**Problem set**:
[a] Answer these from the commit page:
(i) How many files were changed?
(ii) On the first cache generation, where was the tensor left?
(iii) Memory management for the Device* should be left to which language?
[b] Please copy everything in the commit page from "This fixes the" down to "and 29 deletions.", word for word.
* begin Provided text *
#8895: Fix ttnn.as_tensor(..) method for placing tensors on-device

This fixes the two reported issues: 1. The first time the cache is generated, the tensor is left on the host. Loading the tensor from cache places it on device. Now, when the cache is generated, the multi-device tensor is moved onto device when user has requested it to be. 2. The memory-management for the Device* should be left to C++, not Python.
tenstorrent · May 31, 2024 · 2c8d039 · 2c8d039
1 parent fdfe175
commit 2c8d039
Show file tree

Hide file tree

Showing 7 changed files with 89 additions and 29 deletions.
diff --git a/tests/ttnn/unit_tests/test_multi_device.py b/tests/ttnn/unit_tests/test_multi_device.py
@@ -522,3 +522,42 @@ def test_device_shard_to_torch(device_mesh):
         device_tensor = ttnn.get_device_tensor(ttnn_output_tensor, device)
* end Provided text *
* begin Stored data *
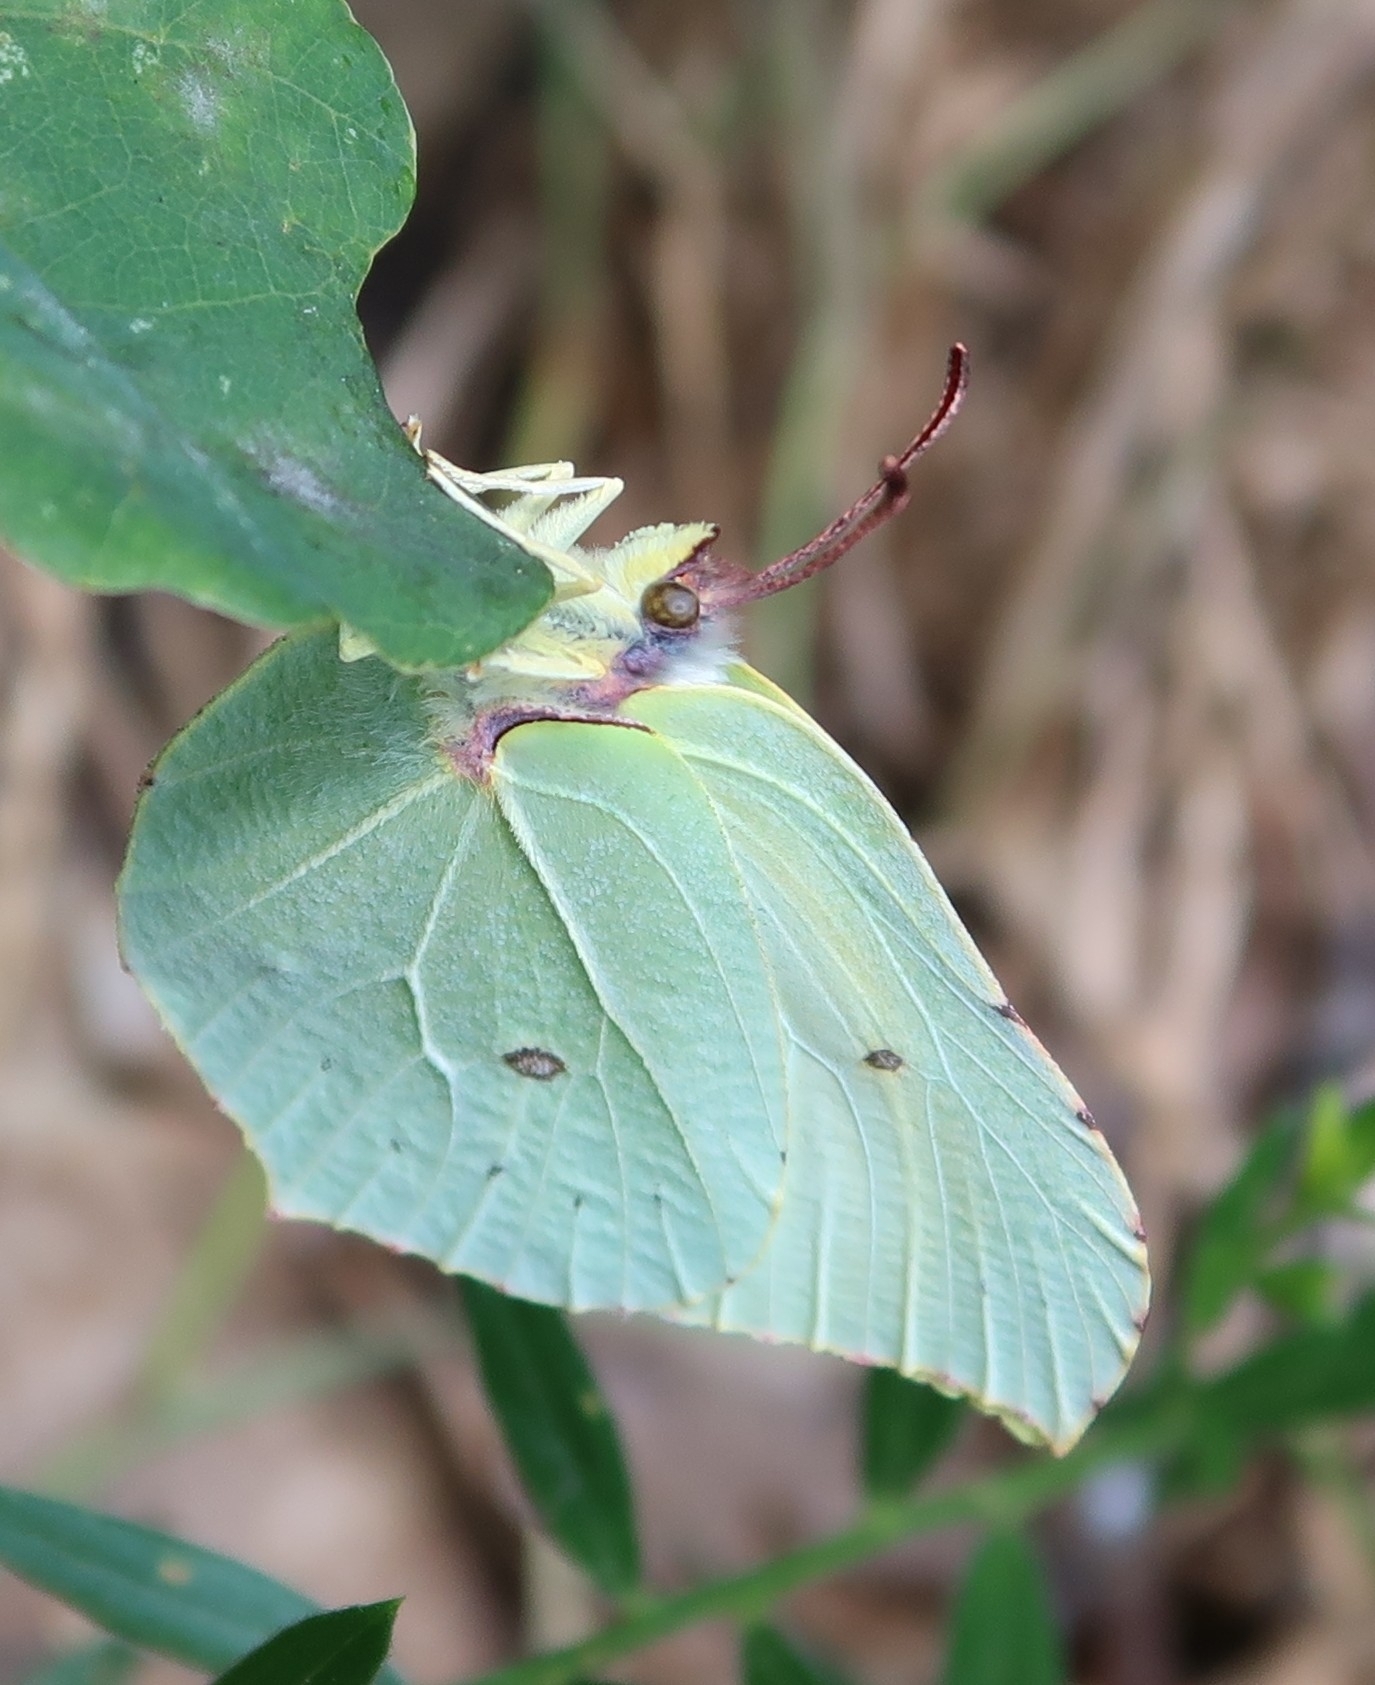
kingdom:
* end Stored data *
**Results of the exercise**:
[a]
(i) 7
(ii) On the host
(iii) C++

[b]
This fixes the two reported issues: 1. The first time the cache is generated, the tensor is left on the host. Loading the tensor from cache places it on device. Now, when the cache is generated, the multi-device tensor is moved onto device when user has requested it to be. 2. The memory-management for the Device* should be left to C++, not Python.
tenstorrent · May 31, 2024 · 2c8d039 · 2c8d039
1 parent fdfe175
commit 2c8d039
Show file tree

Hide file tree

Showing 7 changed files with 89 additions and 29 deletions.